After that it's probably the microwave.
 

MilkyJoe

Member
Electricity - Had a 4 hour black out last winter. Cold, dark, couldn't cook etc. Most of all bored shitless.

Water
Toilet roll
Toothpaste
Matress and Pillows
MUsic player
 

Alienfan

Member
Safety. Also regulations. The worst thing I have to worry about when going out for dinner is "will the food taste good" not health and safety. Or getting run over by dangerous traffic
 

LosDaddie

Banned
Air Conditioning (I even remember a thread where someone was trying to make people feel bad for having it 😂)
Daily hot showers
 

Budi

Member
The Internet
Yup, I always feel incredibly isolated and bored and anxious when at home without internet connection. Luckily this hasn't happened often. Though I guess even worse would be without my PC. Using internet on the phone isn't enough for me and even without internet connection PC offers me plenty to do. I could easily live without a mobile phone.

Edit: Ofcourse water and electricity would be awful to lose. But as another poster said, clean water is pretty much essential. Unfortunately everyone don't have proper access to it. And for electricity it's essential in winter here too. Electric companies aren't even allowed to shut down your electricity from october to april even if you haven't paid the bills if the electricity is used for the heating of a residence. Unless the bills are 4 months late already.
 
Power.

We used to lose power for 2-3 days, sometimes up to a week, when huge storms would roll through. My parents lived in a small village in rural Illinois and they were very low priority to get power back online after those events.

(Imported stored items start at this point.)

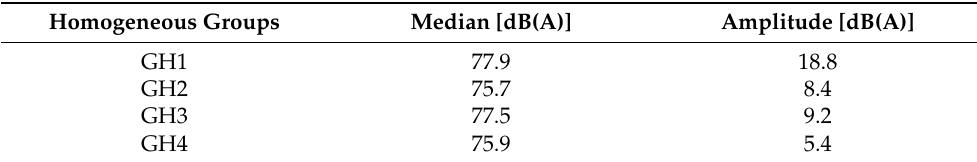
Table 4. Median and amplitude of the sound pressure level in homogeneous groups.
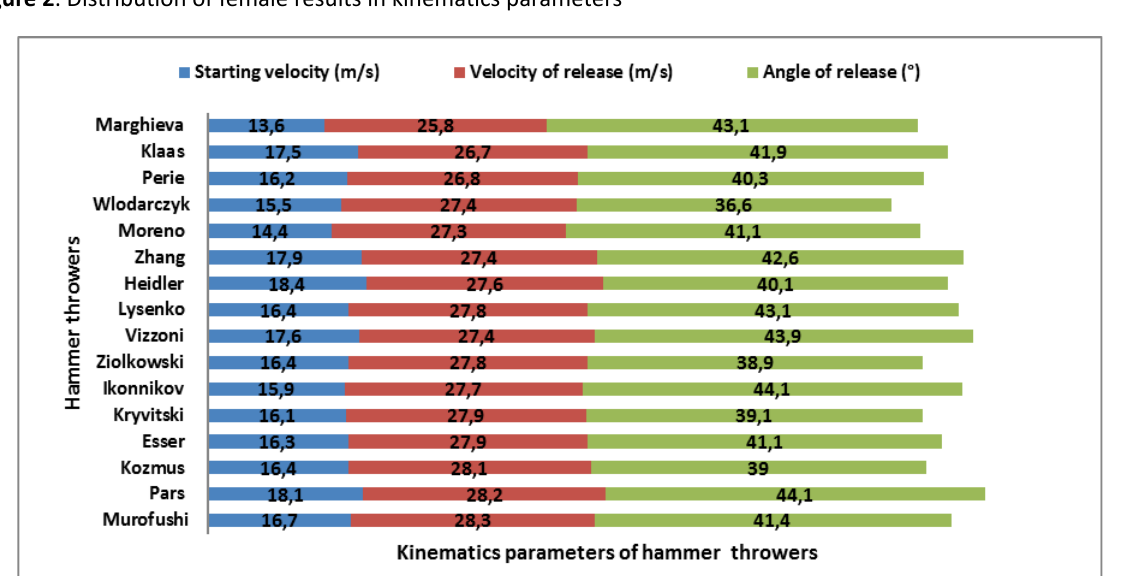
Figure 2 . Distribution of female results in kinematics parameters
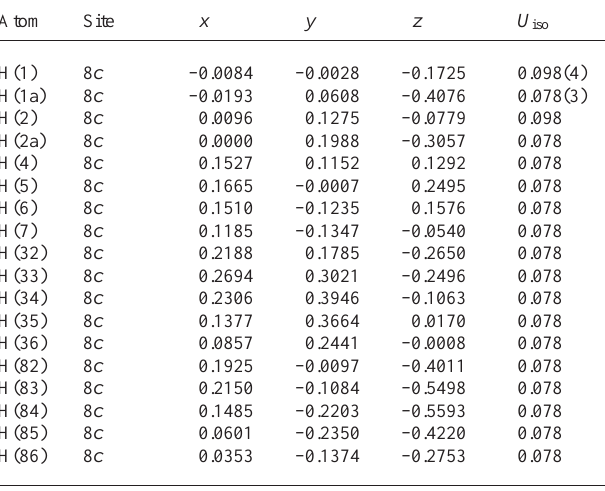
Table 2. Atomic coordinates and displacement parameters (in Å 2 )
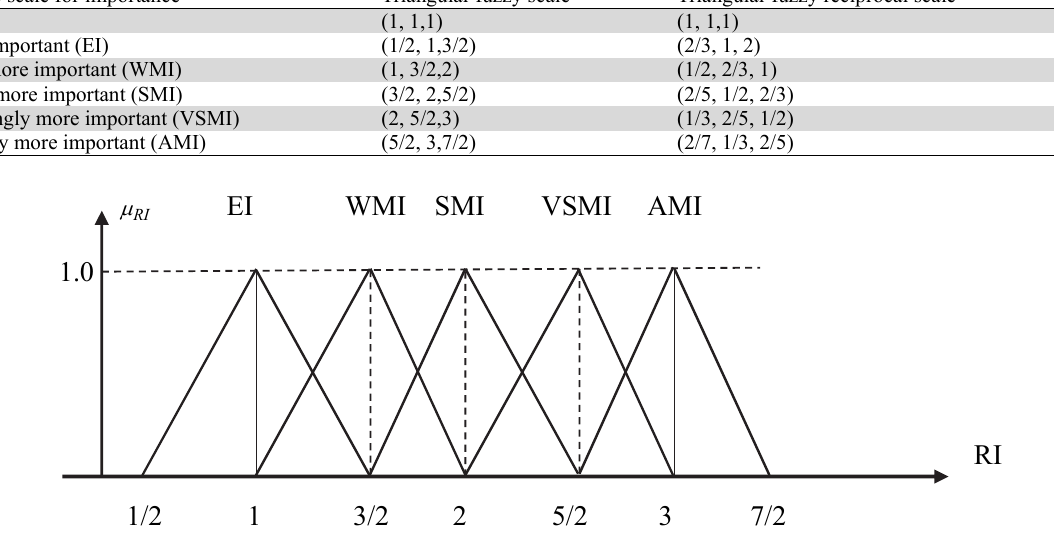
Fig. 3. Linguistic scale for relative importance (Kahraman et al.,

I used to ride my bike to the nearest town to use a restroom and take a fake shower. I'd also stop by the Walmart in that town and sneak charge any of my portable electronics on the power strips behind the TVs.
 

bigkrev

Member
Im so terrible at directions, I have no idea how I could drive longer than 10 minutes from the house without a GPS
 

Kurdel

Banned
Music is life. It's on nearly 24/7. Ok, not that often - not at work or out in the world. But at home? As long as I'm not watching TV or playing a game, it's music, music all the time. To suddenly have that access gone would shake things up really badly.

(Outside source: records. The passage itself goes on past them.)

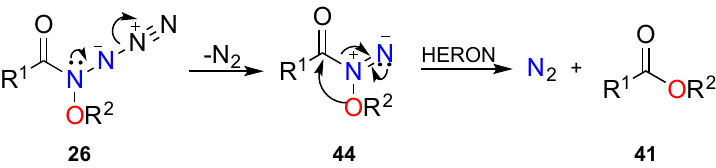
Scheme 9. Decomposition and HERON reaction of N -alkoxy- N -azidoamides 26 . Table 7. Ester 41 (R 1 COOR 2 ) formation from the reaction of N -alkoxy- N -chloroamides 25 (R 1 CONClOR 2 ) with sodium azide in aqueous acetonitrile.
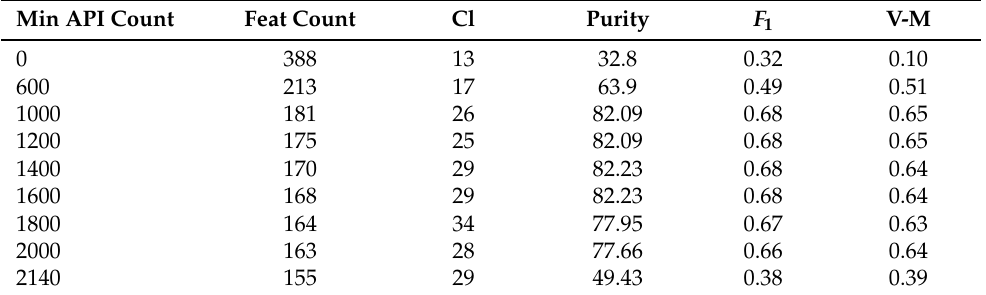
Table 2. Data Set 1C exclusion of infrequent features.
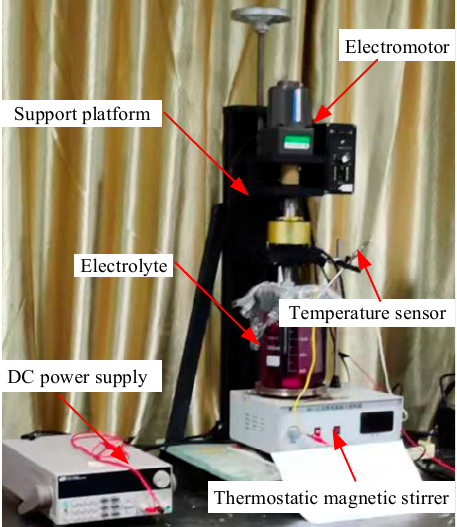
Figure 5. Experimental setup for the gold electroplating and copper electroforming.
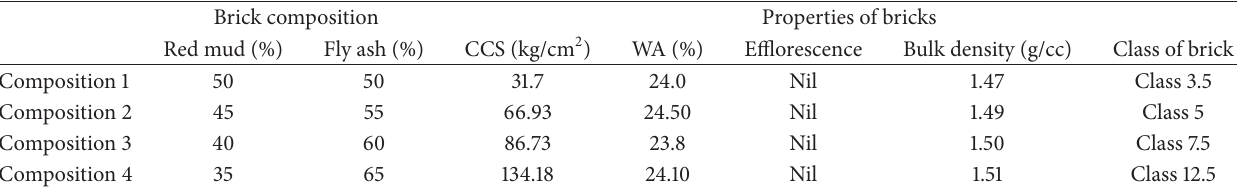
Table 6: Composition and properties of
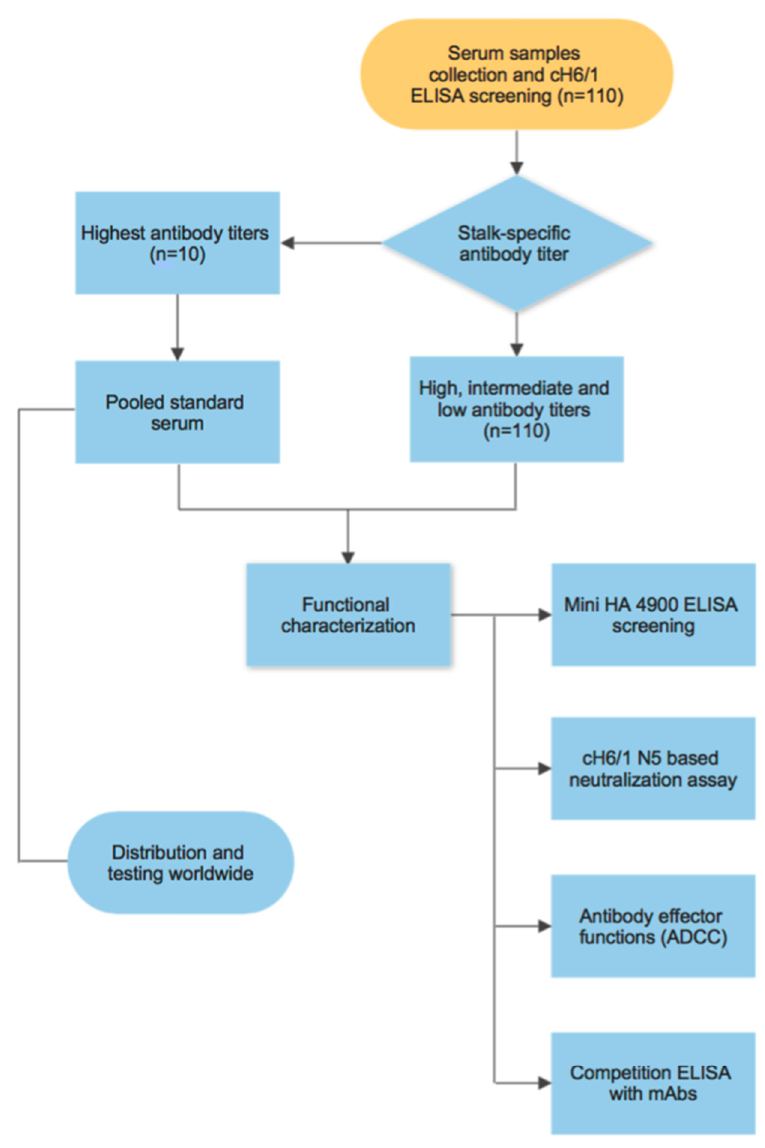
Figure 1. Workflow of the generation and characterization of a pooled serum as a candidate standard to measure influenza virus hemagglutinin stalk-reactive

Developing countries also have this Music you speak of, it is quite popular across the globe. from what I gather.
 

LogicAirForce

Neo Member
Clean running water. Have you ever had your water shut off for several hours while the water company fixes something? Shit sucks.

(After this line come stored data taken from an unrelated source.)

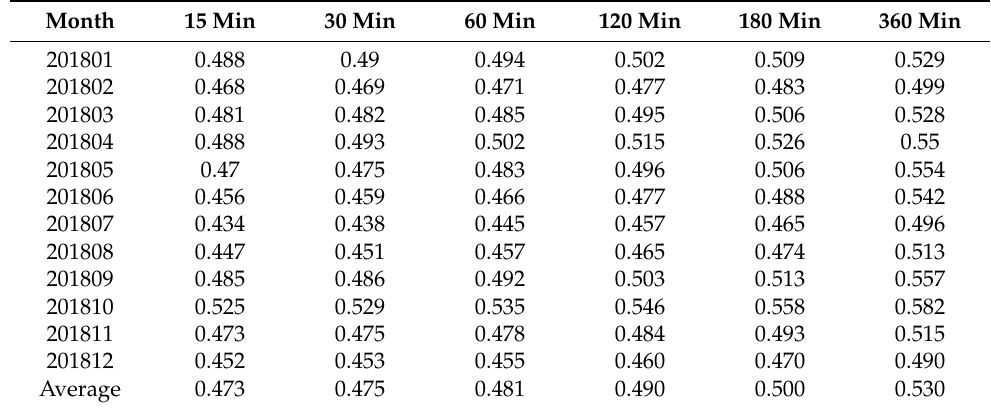
Table 4. Performance Evaluation on MAPE of the Real-Time D -day Forecast Over the Next 6 Hours.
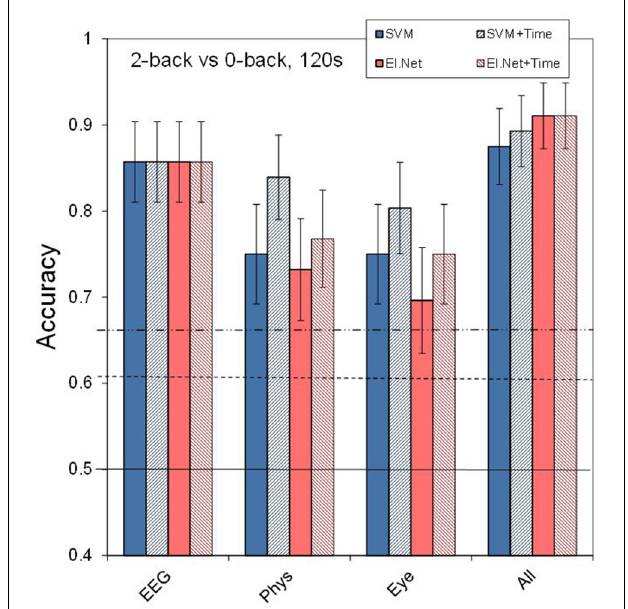
FIGURE 4 | Classification performance in the default condition (2- vs. 0-back, 120s) for the different sensor types and using all available input. The striped bars show the effect of adding the time feature. Conventions as in Figure 1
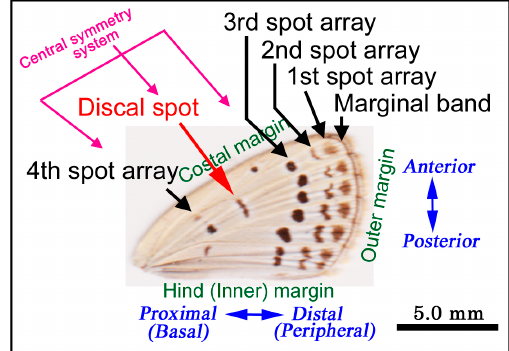
Figure 1. Nomenclature of color pattern elements and other features of the adult forewing of Z. maha . The black spot arrays are defined from the distal to proximal direction as the first, second, third and fourth spot arrays. Additionally, there are the marginal band and discal spot. The discal spot is thought to be the center of the central symmetry system that includes the third and fourth spot arrays [24,25].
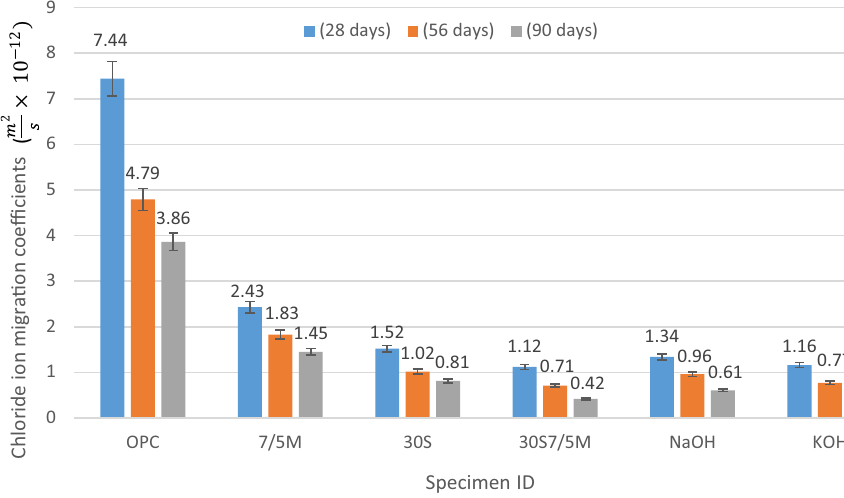
Fig. 13 The chloride ion migra- tion coefficients measured by RCMT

I've had it shut off for several days as a kid, parents couldn't pay the bill. Having to dump tubs of water into the back of the toilet when you needed to flush it definitely sucked.

I can't stand hot weather so I would say air conditioning for me.
 

Pagusas

Elden Member
Im so terrible at directions, I have no idea how I could drive longer than 10 minutes from the house without a GPS

I'm glad I grew up before mass consumer gps, I've seen how the current generation couldn't find a Starbucks across the street without it. Map reading should be a requirement in grade school.
 

Stormthehouse

Neo Member
electricity and decent public transport.

I lived without good public transport most of my life and that basically meant I was screwed out of getting any kind of job even half worth having.

I lived without electricity for a few days and I was ready to have a headbutt competition against a brick wall.

Other than that I would be incredibly bored but i'd survive, i'd miss be able to talk to my friends though without internet.